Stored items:
═══

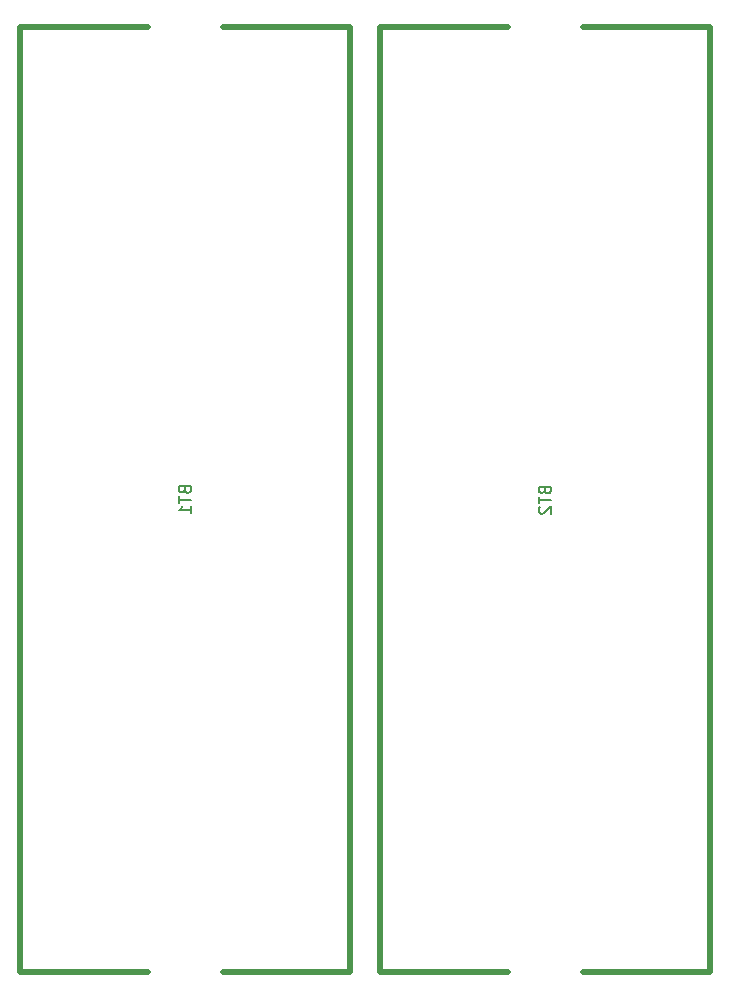
<source format=gbr>
%TF.GenerationSoftware,KiCad,Pcbnew,(6.0.2)*%
%TF.CreationDate,2022-03-25T20:37:14+00:00*%
%TF.ProjectId,controller,636f6e74-726f-46c6-9c65-722e6b696361,V1.2*%
%TF.SameCoordinates,Original*%
%TF.FileFunction,Legend,Bot*%
%TF.FilePolarity,Positive*%
%FSLAX46Y46*%
G04 Gerber Fmt 4.6, Leading zero omitted, Abs format (unit mm)*
G04 Created by KiCad (PCBNEW (6.0.2)) date 2022-03-25 20:37:14*
%MOMM*%
%LPD*%
G01*
G04 APERTURE LIST*
%ADD10C,0.150000*%
%ADD11C,0.500000*%
G04 APERTURE END LIST*
D10*
%TO.C,BT1*%
X139628571Y-102814285D02*
X139676190Y-102957142D01*
X139723809Y-103004761D01*
X139819047Y-103052380D01*
X139961904Y-103052380D01*
X140057142Y-103004761D01*
X140104761Y-102957142D01*
X140152380Y-102861904D01*
X140152380Y-102480952D01*
X139152380Y-102480952D01*
X139152380Y-102814285D01*
X139200000Y-102909523D01*
X139247619Y-102957142D01*
X139342857Y-103004761D01*
X139438095Y-103004761D01*
X139533333Y-102957142D01*
X139580952Y-102909523D01*
X139628571Y-102814285D01*
X139628571Y-102480952D01*
X139152380Y-103338095D02*
X139152380Y-103909523D01*
X140152380Y-103623809D02*
X139152380Y-103623809D01*
X140152380Y-104766666D02*
X140152380Y-104195238D01*
X140152380Y-104480952D02*
X139152380Y-104480952D01*
X139295238Y-104385714D01*
X139390476Y-104290476D01*
X139438095Y-104195238D01*
%TO.C,BT2*%
X170108571Y-102849285D02*
X170156190Y-102992142D01*
X170203809Y-103039761D01*
X170299047Y-103087380D01*
X170441904Y-103087380D01*
X170537142Y-103039761D01*
X170584761Y-102992142D01*
X170632380Y-102896904D01*
X170632380Y-102515952D01*
X169632380Y-102515952D01*
X169632380Y-102849285D01*
X169680000Y-102944523D01*
X169727619Y-102992142D01*
X169822857Y-103039761D01*
X169918095Y-103039761D01*
X170013333Y-102992142D01*
X170060952Y-102944523D01*
X170108571Y-102849285D01*
X170108571Y-102515952D01*
X169632380Y-103373095D02*
X169632380Y-103944523D01*
X170632380Y-103658809D02*
X169632380Y-103658809D01*
X169727619Y-104230238D02*
X169680000Y-104277857D01*
X169632380Y-104373095D01*
X169632380Y-104611190D01*
X169680000Y-104706428D01*
X169727619Y-104754047D01*
X169822857Y-104801666D01*
X169918095Y-104801666D01*
X170060952Y-104754047D01*
X170632380Y-104182619D01*
X170632380Y-104801666D01*
D11*
%TO.C,BT1*%
X125730000Y-63595000D02*
X125730000Y-143605000D01*
X142899398Y-143605000D02*
X153670000Y-143605000D01*
X153670000Y-63595000D02*
X153670000Y-143605000D01*
X142875000Y-63595000D02*
X153670000Y-63595000D01*
X125730000Y-143605000D02*
X136525000Y-143605000D01*
X125730000Y-63595000D02*
X136525000Y-63595000D01*
%TO.C,BT2*%
X156210000Y-63630000D02*
X156210000Y-143640000D01*
X173355000Y-63630000D02*
X184150000Y-63630000D01*
X184150000Y-63630000D02*
X184150000Y-143640000D01*
X156210000Y-143640000D02*
X167005000Y-143640000D01*
X173379398Y-143640000D02*
X184150000Y-143640000D01*
X156210000Y-63630000D02*
X167005000Y-63630000D01*
%TD*%
M02*

</source>
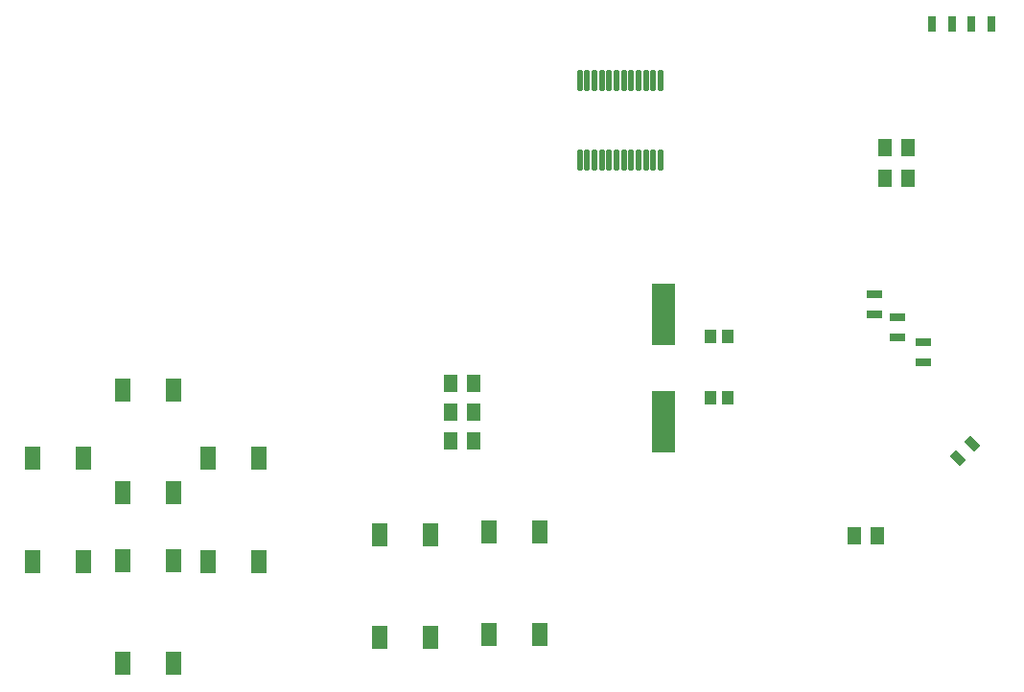
<source format=gtp>
G04*
G04 #@! TF.GenerationSoftware,Altium Limited,Altium Designer,22.1.2 (22)*
G04*
G04 Layer_Color=8421504*
%FSLAX25Y25*%
%MOIN*%
G70*
G04*
G04 #@! TF.SameCoordinates,2374D94A-E5D5-4E5D-BBDB-F5A8C7ADDA7F*
G04*
G04*
G04 #@! TF.FilePolarity,Positive*
G04*
G01*
G75*
%ADD16R,0.04500X0.06000*%
G04:AMPARAMS|DCode=17|XSize=51.18mil|YSize=29.92mil|CornerRadius=3.74mil|HoleSize=0mil|Usage=FLASHONLY|Rotation=135.000|XOffset=0mil|YOffset=0mil|HoleType=Round|Shape=RoundedRectangle|*
%AMROUNDEDRECTD17*
21,1,0.05118,0.02244,0,0,135.0*
21,1,0.04370,0.02992,0,0,135.0*
1,1,0.00748,-0.00752,0.02339*
1,1,0.00748,0.02339,-0.00752*
1,1,0.00748,0.00752,-0.02339*
1,1,0.00748,-0.02339,0.00752*
%
%ADD17ROUNDEDRECTD17*%
%ADD18R,0.03937X0.05118*%
%ADD19R,0.07874X0.21654*%
%ADD20R,0.05512X0.08268*%
G04:AMPARAMS|DCode=21|XSize=51.18mil|YSize=29.92mil|CornerRadius=3.74mil|HoleSize=0mil|Usage=FLASHONLY|Rotation=90.000|XOffset=0mil|YOffset=0mil|HoleType=Round|Shape=RoundedRectangle|*
%AMROUNDEDRECTD21*
21,1,0.05118,0.02244,0,0,90.0*
21,1,0.04370,0.02992,0,0,90.0*
1,1,0.00748,0.01122,0.02185*
1,1,0.00748,0.01122,-0.02185*
1,1,0.00748,-0.01122,-0.02185*
1,1,0.00748,-0.01122,0.02185*
%
%ADD21ROUNDEDRECTD21*%
G04:AMPARAMS|DCode=22|XSize=74.8mil|YSize=18.9mil|CornerRadius=4.72mil|HoleSize=0mil|Usage=FLASHONLY|Rotation=90.000|XOffset=0mil|YOffset=0mil|HoleType=Round|Shape=RoundedRectangle|*
%AMROUNDEDRECTD22*
21,1,0.07480,0.00945,0,0,90.0*
21,1,0.06535,0.01890,0,0,90.0*
1,1,0.00945,0.00472,0.03268*
1,1,0.00945,0.00472,-0.03268*
1,1,0.00945,-0.00472,-0.03268*
1,1,0.00945,-0.00472,0.03268*
%
%ADD22ROUNDEDRECTD22*%
G04:AMPARAMS|DCode=23|XSize=51.18mil|YSize=29.92mil|CornerRadius=3.74mil|HoleSize=0mil|Usage=FLASHONLY|Rotation=180.000|XOffset=0mil|YOffset=0mil|HoleType=Round|Shape=RoundedRectangle|*
%AMROUNDEDRECTD23*
21,1,0.05118,0.02244,0,0,180.0*
21,1,0.04370,0.02992,0,0,180.0*
1,1,0.00748,-0.02185,0.01122*
1,1,0.00748,0.02185,0.01122*
1,1,0.00748,0.02185,-0.01122*
1,1,0.00748,-0.02185,-0.01122*
%
%ADD23ROUNDEDRECTD23*%
D16*
X367000Y61000D02*
D03*
X375000D02*
D03*
X385500Y185500D02*
D03*
X377500D02*
D03*
X385500Y196000D02*
D03*
X377500D02*
D03*
X234500Y114056D02*
D03*
X226500D02*
D03*
X234500Y104000D02*
D03*
X226500D02*
D03*
X234500Y93944D02*
D03*
X226500D02*
D03*
D17*
X407978Y92978D02*
D03*
X402995Y87995D02*
D03*
D18*
X322953Y130500D02*
D03*
X317047D02*
D03*
Y109000D02*
D03*
X322953D02*
D03*
D19*
X300500Y138201D02*
D03*
Y100799D02*
D03*
D20*
X130358Y111827D02*
D03*
Y76000D02*
D03*
X112642D02*
D03*
Y111827D02*
D03*
X219500Y61461D02*
D03*
Y25634D02*
D03*
X201783D02*
D03*
Y61461D02*
D03*
X159858Y87913D02*
D03*
Y52087D02*
D03*
X142142D02*
D03*
Y87913D02*
D03*
X257500Y62461D02*
D03*
Y26634D02*
D03*
X239783D02*
D03*
Y62461D02*
D03*
X98858Y87913D02*
D03*
Y52087D02*
D03*
X81142D02*
D03*
Y87913D02*
D03*
X130358Y52413D02*
D03*
Y16587D02*
D03*
X112642D02*
D03*
Y52413D02*
D03*
D21*
X401004Y239000D02*
D03*
X393957D02*
D03*
X407500D02*
D03*
X414547D02*
D03*
D22*
X271425Y191701D02*
D03*
X273984D02*
D03*
X276543D02*
D03*
X279102D02*
D03*
X281661D02*
D03*
X284220D02*
D03*
X286780D02*
D03*
X289339D02*
D03*
X291898D02*
D03*
X294457D02*
D03*
X297016D02*
D03*
X299575D02*
D03*
Y219299D02*
D03*
X297016D02*
D03*
X294457D02*
D03*
X291898D02*
D03*
X289339D02*
D03*
X286780D02*
D03*
X284220D02*
D03*
X281661D02*
D03*
X279102D02*
D03*
X276543D02*
D03*
X273984D02*
D03*
X271425D02*
D03*
D23*
X391000Y128504D02*
D03*
Y121457D02*
D03*
X382000Y137004D02*
D03*
Y129957D02*
D03*
X374000Y145004D02*
D03*
Y137957D02*
D03*
M02*

</source>
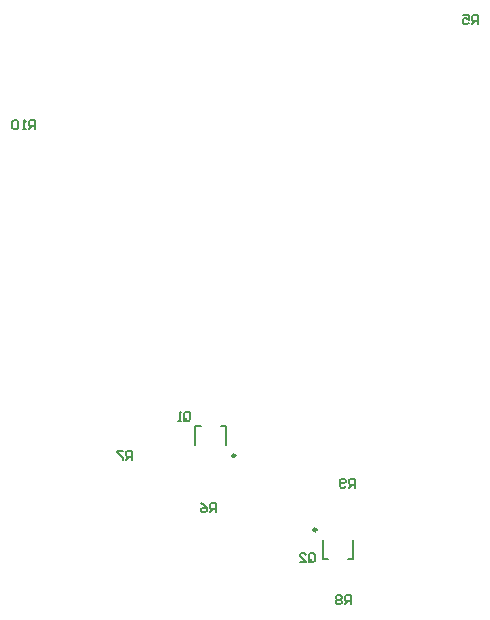
<source format=gbo>
%FSLAX25Y25*%
%MOIN*%
G70*
G01*
G75*
G04 Layer_Color=32896*
%ADD10R,0.05906X0.03937*%
%ADD11R,0.03937X0.05906*%
%ADD12R,0.01181X0.06890*%
%ADD13R,0.06890X0.01181*%
%ADD14R,0.03937X0.05906*%
%ADD15R,0.05906X0.05118*%
%ADD16R,0.05118X0.05906*%
%ADD17R,0.02362X0.05709*%
%ADD18C,0.00700*%
%ADD19C,0.03000*%
%ADD20C,0.02000*%
%ADD21C,0.01000*%
%ADD22C,0.05512*%
%ADD23C,0.10000*%
%ADD24R,0.03937X0.03937*%
%ADD25C,0.03937*%
%ADD26C,0.05906*%
%ADD27R,0.05906X0.05906*%
%ADD28R,0.05906X0.05906*%
%ADD29C,0.03000*%
%ADD30R,0.03543X0.03740*%
%ADD31R,0.03543X0.03740*%
%ADD32C,0.02362*%
%ADD33C,0.00984*%
%ADD34C,0.00787*%
%ADD35C,0.00500*%
%ADD36R,0.06706X0.04737*%
%ADD37R,0.04737X0.06706*%
%ADD38R,0.01981X0.07690*%
%ADD39R,0.07690X0.01981*%
%ADD40R,0.04737X0.06706*%
%ADD41R,0.06706X0.05918*%
%ADD42R,0.05918X0.06706*%
%ADD43R,0.03162X0.06509*%
%ADD44C,0.06312*%
%ADD45C,0.10800*%
%ADD46R,0.04737X0.04737*%
%ADD47C,0.04737*%
%ADD48C,0.06706*%
%ADD49R,0.06706X0.06706*%
%ADD50R,0.06706X0.06706*%
%ADD51C,0.03800*%
%ADD52R,0.04343X0.04540*%
%ADD53R,0.04343X0.04540*%
D33*
X235558Y67627D02*
G03*
X235558Y67627I-492J0D01*
G01*
X262632Y42881D02*
G03*
X262632Y42881I-492J0D01*
G01*
D34*
X222270Y71072D02*
Y77469D01*
X232507Y71072D02*
Y77469D01*
X230735D02*
X232507D01*
X222270D02*
X224042D01*
X274935Y33038D02*
Y39436D01*
X264699Y33038D02*
Y39436D01*
Y33038D02*
X266471D01*
X273164D02*
X274935D01*
D35*
X218484Y79795D02*
Y81795D01*
X218984Y82295D01*
X219984D01*
X220483Y81795D01*
Y79795D01*
X219984Y79296D01*
X218984D01*
X219484Y80295D02*
X218484Y79296D01*
X218984D02*
X218484Y79795D01*
X217484Y79296D02*
X216485D01*
X216984D01*
Y82295D01*
X217484Y81795D01*
X260085Y32526D02*
Y34526D01*
X260585Y35026D01*
X261585D01*
X262084Y34526D01*
Y32526D01*
X261585Y32027D01*
X260585D01*
X261085Y33026D02*
X260085Y32027D01*
X260585D02*
X260085Y32526D01*
X257086Y32027D02*
X259085D01*
X257086Y34026D01*
Y34526D01*
X257586Y35026D01*
X258586D01*
X259085Y34526D01*
X316279Y211349D02*
Y214348D01*
X314779D01*
X314279Y213848D01*
Y212848D01*
X314779Y212349D01*
X316279D01*
X315279D02*
X314279Y211349D01*
X311280Y214348D02*
X313280D01*
Y212848D01*
X312280Y213348D01*
X311780D01*
X311280Y212848D01*
Y211849D01*
X311780Y211349D01*
X312780D01*
X313280Y211849D01*
X228991Y48729D02*
Y51728D01*
X227491D01*
X226991Y51228D01*
Y50228D01*
X227491Y49728D01*
X228991D01*
X227991D02*
X226991Y48729D01*
X223992Y51728D02*
X224992Y51228D01*
X225992Y50228D01*
Y49228D01*
X225492Y48729D01*
X224492D01*
X223992Y49228D01*
Y49728D01*
X224492Y50228D01*
X225992D01*
X201105Y66217D02*
Y69216D01*
X199605D01*
X199105Y68716D01*
Y67717D01*
X199605Y67217D01*
X201105D01*
X200105D02*
X199105Y66217D01*
X198106Y69216D02*
X196106D01*
Y68716D01*
X198106Y66717D01*
Y66217D01*
X274062Y18001D02*
Y21000D01*
X272563D01*
X272063Y20500D01*
Y19501D01*
X272563Y19001D01*
X274062D01*
X273063D02*
X272063Y18001D01*
X271063Y20500D02*
X270564Y21000D01*
X269564D01*
X269064Y20500D01*
Y20000D01*
X269564Y19501D01*
X269064Y19001D01*
Y18501D01*
X269564Y18001D01*
X270564D01*
X271063Y18501D01*
Y19001D01*
X270564Y19501D01*
X271063Y20000D01*
Y20500D01*
X270564Y19501D02*
X269564D01*
X275299Y56990D02*
Y59989D01*
X273800D01*
X273300Y59489D01*
Y58490D01*
X273800Y57990D01*
X275299D01*
X274299D02*
X273300Y56990D01*
X272300Y57490D02*
X271800Y56990D01*
X270801D01*
X270301Y57490D01*
Y59489D01*
X270801Y59989D01*
X271800D01*
X272300Y59489D01*
Y58990D01*
X271800Y58490D01*
X270301D01*
X168745Y176465D02*
Y179464D01*
X167245D01*
X166745Y178964D01*
Y177964D01*
X167245Y177464D01*
X168745D01*
X167745D02*
X166745Y176465D01*
X165745D02*
X164746D01*
X165246D01*
Y179464D01*
X165745Y178964D01*
X163246D02*
X162746Y179464D01*
X161747D01*
X161247Y178964D01*
Y176964D01*
X161747Y176465D01*
X162746D01*
X163246Y176964D01*
Y178964D01*
M02*

</source>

═══

Check each line above for the string "Positive" and copy those that have it.

%TF.FilePolarity,Positive*%
G04 #@! TF.FilePolarity,Positive*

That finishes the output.